Here is an example.  I will compute MTTD and MTTF two ways to demonstrate that the results are identical.  This table contains defect metrics for first three days of operation of a system that runs 24 hours a day, five days a week:


The metrics were collected over a 3 day period.  There were 4 defects in 3 days, or an average of 0.75 days between defect, or 18 hours between defects.  There were 3 failures in 3 days, for an average of 1 days between failure, or 24 hours between failure.

What if we computed it the more difficult way by summing the times between defects and dividing by the number of defects?  8 + 6 + 19 + 32 = 65 hours plus the 7 hours with no defect = 72 hours.  Divided by 4 defects = 18 hours.  Failures can be calculated similarly.

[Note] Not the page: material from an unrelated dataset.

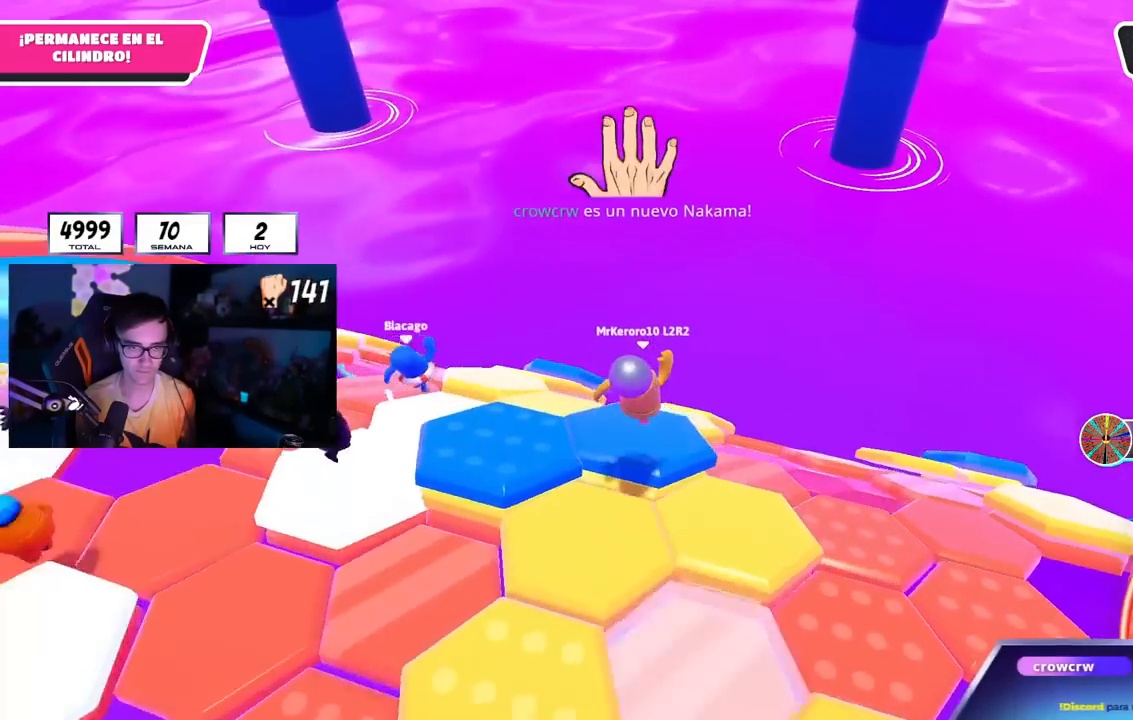
{"buttons": ["L1", "R1"], "left_stick": "up-left", "right_stick": "center"}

In conclusion, you do not need to record the exact time each defect or failure is encountered in order to compute MTTD or MTTF.  You just need the total number of defects or failures encountered and the total amount of time the system was running or tested.

The SLIM Datamanager tool Help function provides the following text to explain the calculation of MTTD:

The average time in days between discovery of new software defects during the first month of Phase 4.  To calculate this value, take the reciprocal of the number of defects during this month and multiply by 4.333 (weeks per month) and the days per week for the operational environment.  For example, if there were 5 errors during the first month of operation and the system runs 7 days per week, the average MTTD value would be (1/5) * 4.333 * 7 = 6.07 days between defects.  (If there are no defects in the first month, the MTTD in the first month cannot be calculated.  In this case, you should probably leave this field blank, or you may want to enter the maximum number of days the system runs in that month.)